> [DIRECTIONS]: Please pick up the Fashion MNIST notebook below where it stops, writing the code that follows the "Read Test Dataset" heading.

> [EXCERPT PROVIDED]:
__________

### 1. Fashion MNIST Data Read

use load_mnist function in https://github.com/zalandoresearch/fashion-mnist

In [1]:
"""
Define Load MNIST
"""
import os
import gzip
import numpy as np

def load_mnist(path, kind='train'):
    """Load MNIST data from `path`"""
    labels_path = os.path.join(path,
                               '%s-labels-idx1-ubyte.gz'
                               % kind)
    images_path = os.path.join(path,
                               '%s-images-idx3-ubyte.gz'
                               % kind)

    with gzip.open(labels_path, 'rb') as lbpath:
        labels = np.frombuffer(lbpath.read(), dtype=np.uint8,
                               offset=8)

    with gzip.open(images_path, 'rb') as imgpath:
        images = np.frombuffer(imgpath.read(), dtype=np.uint8,
                               offset=16).reshape(len(labels), 784)

    return images, labels

In [3]:
"""
Read Train Dataset and Divide Train/Val Dataset
"""
img_root_path = 'fashion-mnist/data/fashion'
num_class = 10

img, label = load_mnist(img_root_path, kind='train')

for i in range(num_class):
    class_img = img[np.where(label==i), :][0]
    class_img = np.reshape(class_img, (class_img.shape[0], 28, 28))
    
    print('Class {} Number: {}'.format(i, class_img.shape[0]))

    np.random.shuffle(class_img)

    train_num = int(class_img.shape[0] * 0.8)

    train_img = class_img[:train_num, : ,:]
    train_label = np.zeros(train_num)
    train_label[:] = i

    val_img = class_img[train_num:, :, :]
    val_label = np.zeros(val_img.shape[0])
    val_label[:] = i

    if i == 0:
        train_img_total = train_img
        train_label_total = train_label
        val_img_total = val_img
        val_label_total = val_label
    else:
        train_img_total = np.concatenate((train_img_total, train_img), axis=0)
        train_label_total = np.concatenate((train_label_total, train_label), axis=0)
        val_img_total = np.concatenate((val_img_total, val_img), axis=0)
        val_label_total = np.concatenate((val_label_total, val_label), axis=0)

Class 0 Number: 6000
Class 1 Number: 6000
Class 2 Number: 6000
Class 3 Number: 6000
Class 4 Number: 6000
Class 5 Number: 6000
Class 6 Number: 6000
Class 7 Number: 6000
Class 8 Number: 6000
Class 9 Number: 6000


In [4]:
"""
Read Test Dataset
"""

__________

> [STUDY MATERIAL]:

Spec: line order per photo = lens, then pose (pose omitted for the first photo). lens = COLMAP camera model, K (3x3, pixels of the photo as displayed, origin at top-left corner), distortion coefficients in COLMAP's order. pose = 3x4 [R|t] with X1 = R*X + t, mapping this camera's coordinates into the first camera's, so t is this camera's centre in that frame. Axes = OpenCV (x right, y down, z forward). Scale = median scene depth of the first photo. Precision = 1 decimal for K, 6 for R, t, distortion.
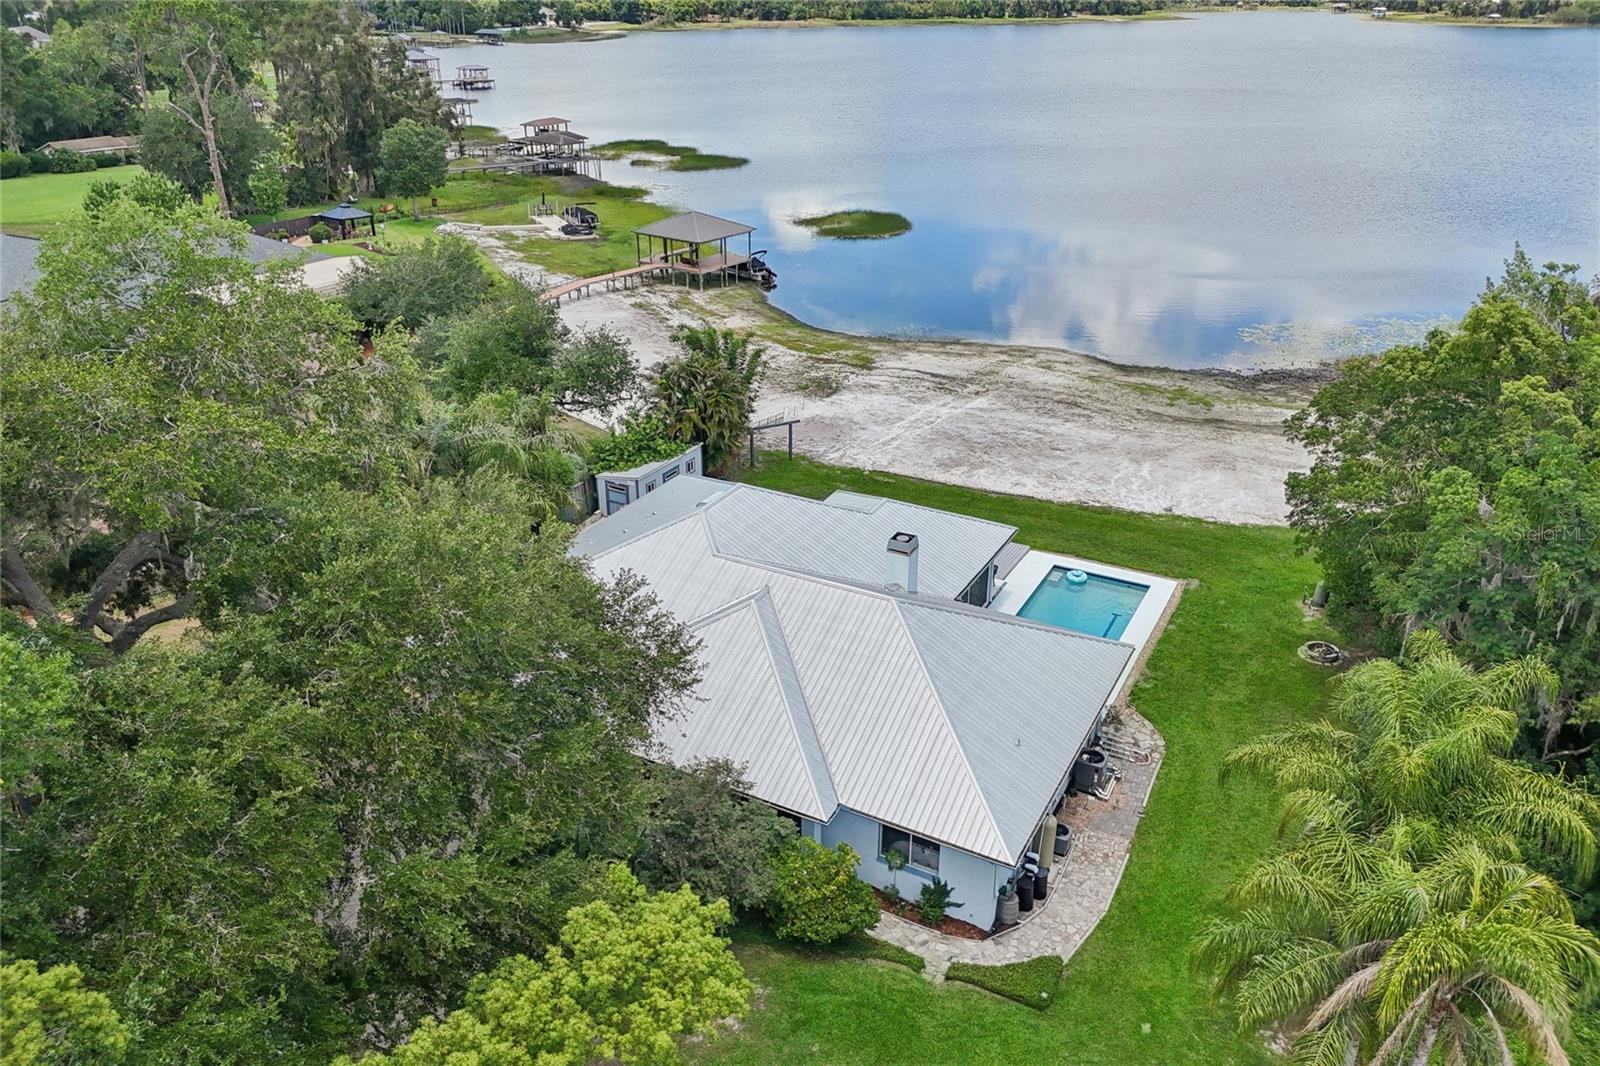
lens RADIAL K [[1180.4, 0, 794.0], [0, 1180.4, 517.9], [0, 0, 1]] dist [0.061512, -0.055080]
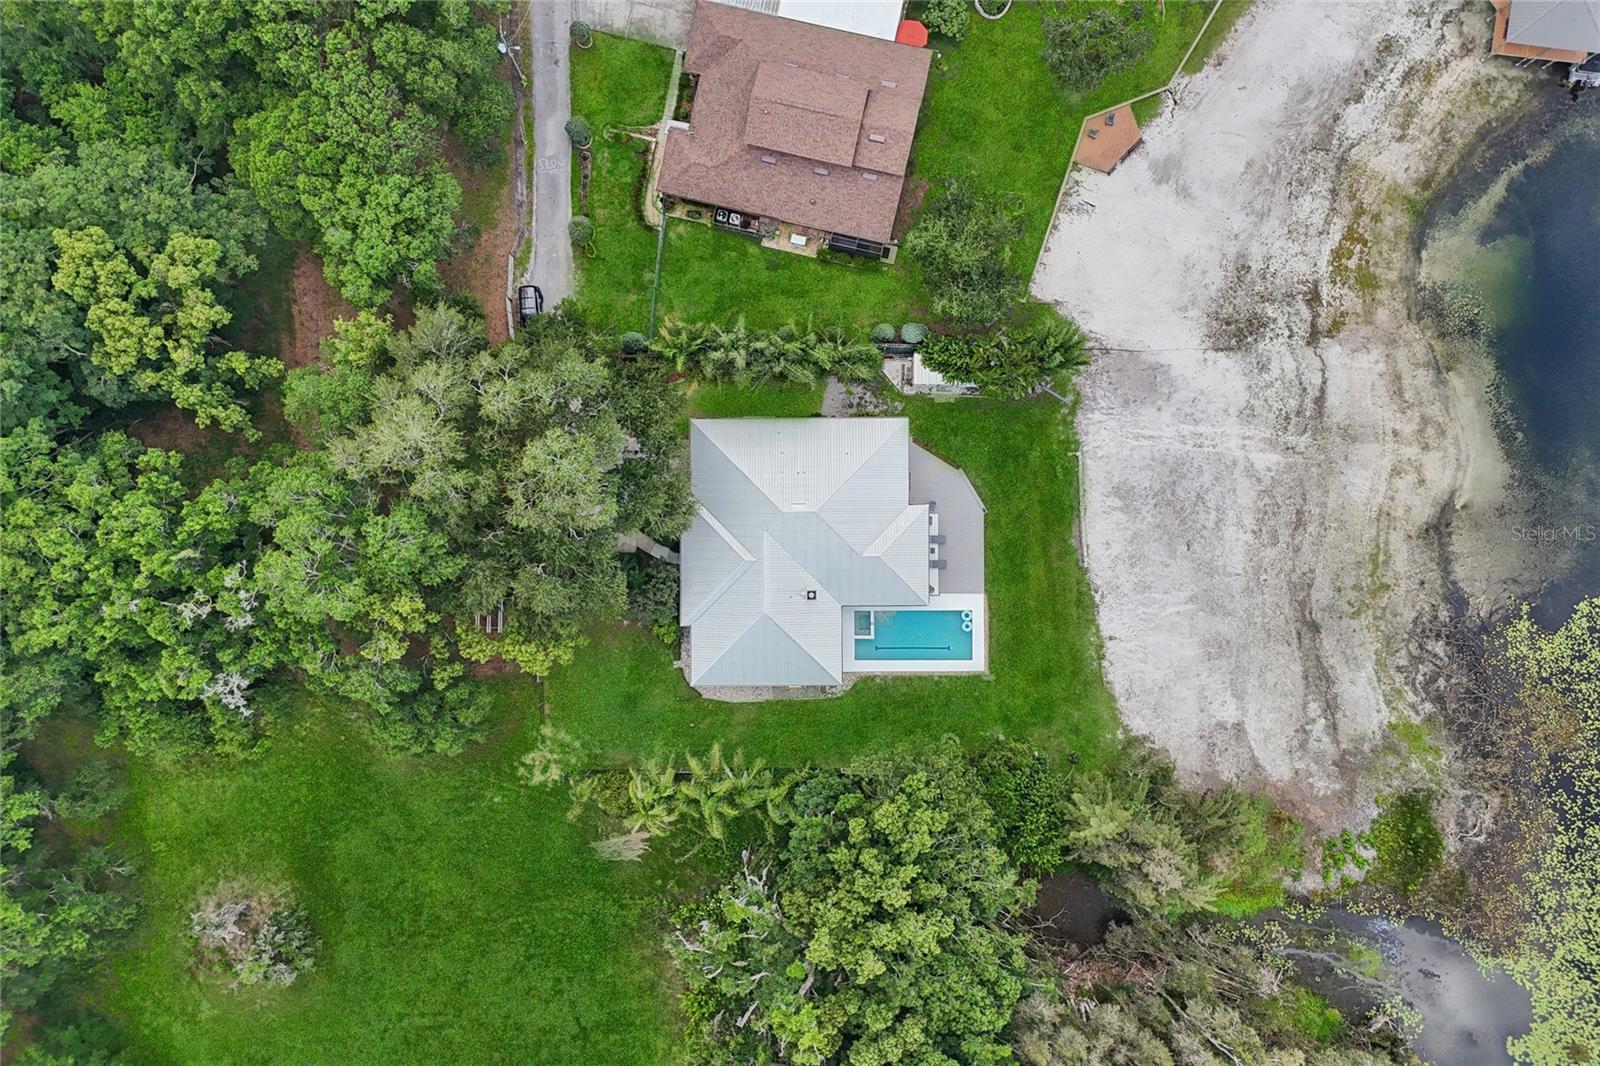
lens RADIAL K [[1180.4, 0, 797.8], [0, 1180.4, 530.4], [0, 0, 1]] dist [0.061512, -0.055080]
pose [[0.479364, 0.877609, -0.003637, -0.011613], [-0.352379, 0.196267, 0.915045, -0.985962], [0.803765, -0.437358, 0.403335, 0.039483]]
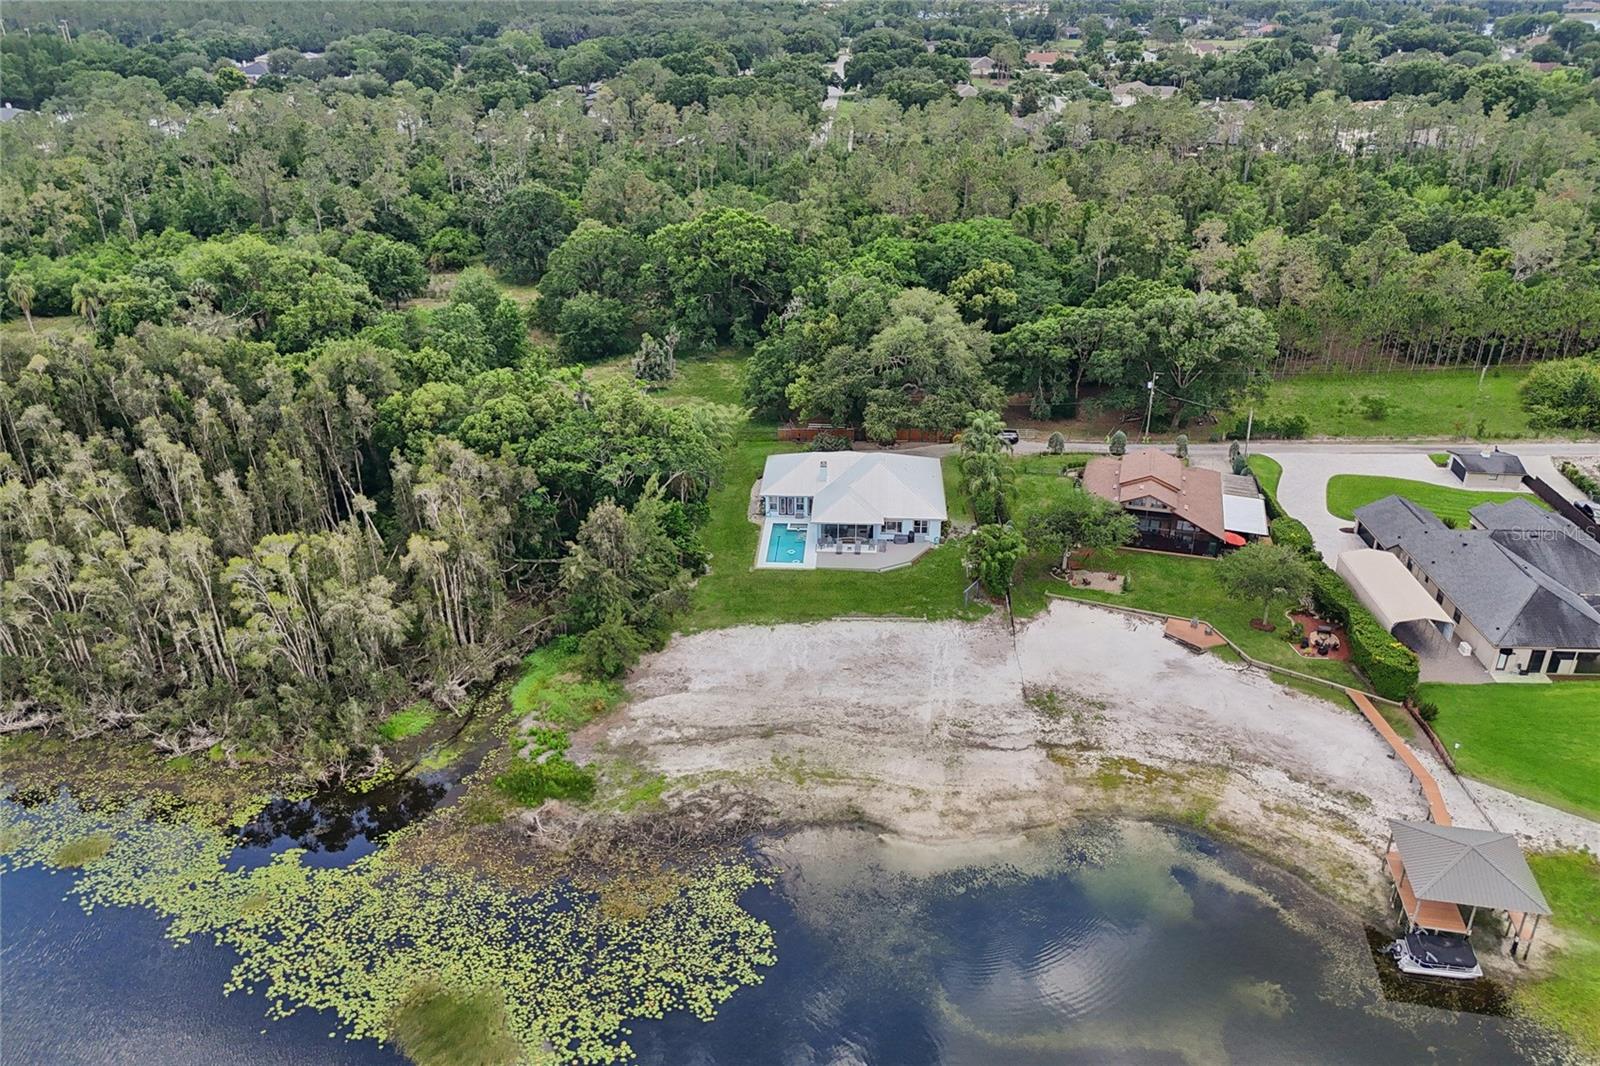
lens RADIAL K [[1180.4, 0, 792.7], [0, 1180.4, 532.2], [0, 0, 1]] dist [0.061512, -0.055080]
pose [[-0.909382, 0.185654, -0.372233, 0.705461], [-0.169748, 0.651335, 0.739560, -1.120654], [0.379751, 0.735728, -0.560798, 1.424923]]
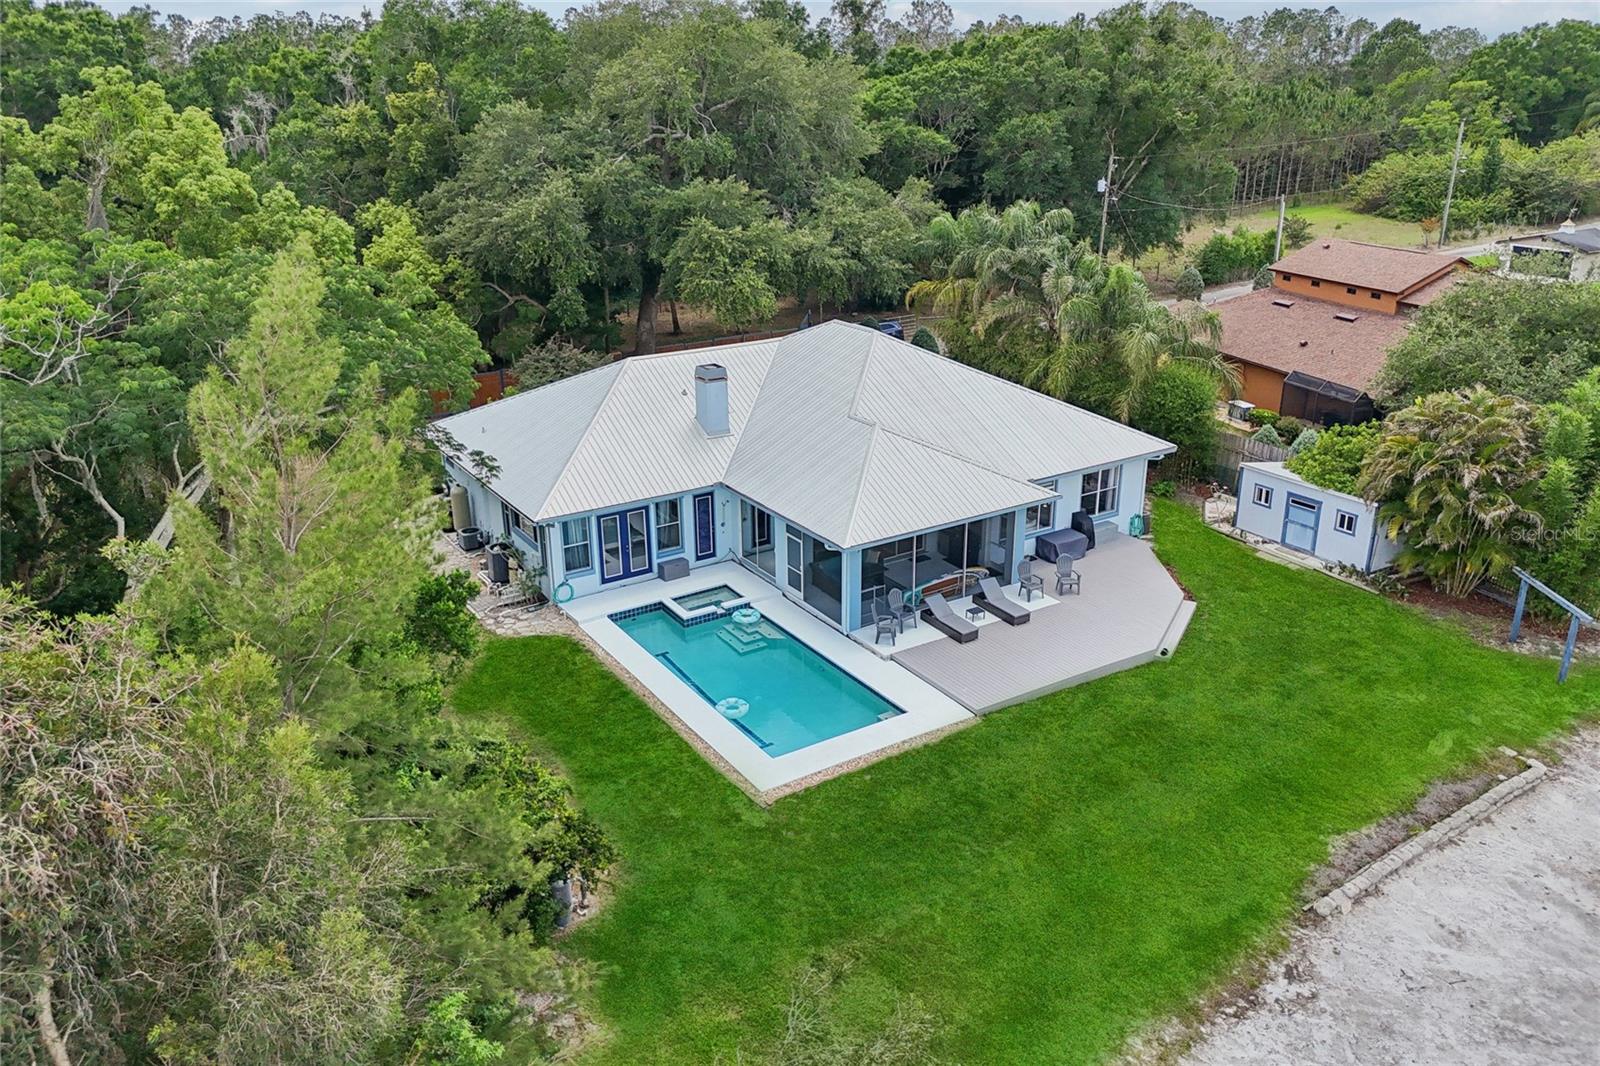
lens RADIAL K [[1180.4, 0, 804.7], [0, 1180.4, 534.1], [0, 0, 1]] dist [0.061512, -0.055080]
pose [[-0.487412, 0.314258, -0.814661, 0.425695], [-0.352707, 0.782627, 0.512925, -0.189757], [0.798766, 0.537342, -0.270621, 0.651437]]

__________

> [OUTPUT OF THE EXERCISE]:
test_img, test_label = load_mnist(img_root_path, kind='t10k')
test_img = np.reshape(test_img, (test_img.shape[0], 28, 28))

### 2. Define Image Dataset Class

In [5]:
from torch.utils import data
from PIL import Image

# define dataset class
class Dataset(data.Dataset):
    def __init__(self, img_array, label_array, transform=None):
        self.transform = transform

        self.img_array = img_array
        self.label_array = label_array

    # get number of data
    def __len__(self):
        return self.img_array.shape[0]

    # IO with dataloader
    def __getitem__(self, idx):
        img = Image.fromarray(self.img_array[idx])
        img = img.convert('L')

        label = int(self.label_array[idx])

        # transform data
        if self.transform is not None:
            img = self.transform(img)

        return img, label

### 3. Set Transform and Data Loader

In [6]:
from torchvision import transforms
import torch

batch_size = 32

# set image array
img_array = {'train': train_img_total, 'val': val_img_total}

# set label array
label_array = {'train': train_label_total, 'val': val_label_total}

# data augmentation
data_transform = {
    'train': transforms.Compose([
        transforms.RandomHorizontalFlip(), 
        transforms.ToTensor(),
        transforms.Normalize((0.1307,), (0.3081,)),
    ]),
    'val': transforms.Compose([
        transforms.ToTensor(),
        transforms.Normalize((0.1307,), (0.3081,)),
    ])
}

# image dataset
image_dataset = {x: Dataset(img_array[x], label_array[x], data_transform[x]) for x in ['train', 'val']}

# data loader
data_loader = {x: torch.utils.data.DataLoader(image_dataset[x], batch_size=batch_size, shuffle=True, num_workers=4)
                for x in ['train', 'val']}

dataset_size = {x: len(image_dataset[x]) for x in ['train', 'val']}

# check GPU
device = torch.device('cuda:0' if torch.cuda.is_available() else 'cpu')

### 4. Train Function

Find Model Parameters for Getting Minimum Validation Loss

Hyperparameters of Optimizer is Changed by Validation Loss

In [7]:
import copy

def train(model, criterion, optimizer, scheduler, save_file_path):
    # set epoch
    num_epoch = 100

    best_model_wt = copy.deepcopy(model.state_dict())
    best_loss = np.inf

    # count how many epoch validation loss is not improved
    patience = 0

    for epoch in range(num_epoch):
        # check patience for stopping 
        if patience == 10:
            break
            
        print('Epoch {}/{}'.format(epoch+1, num_epoch))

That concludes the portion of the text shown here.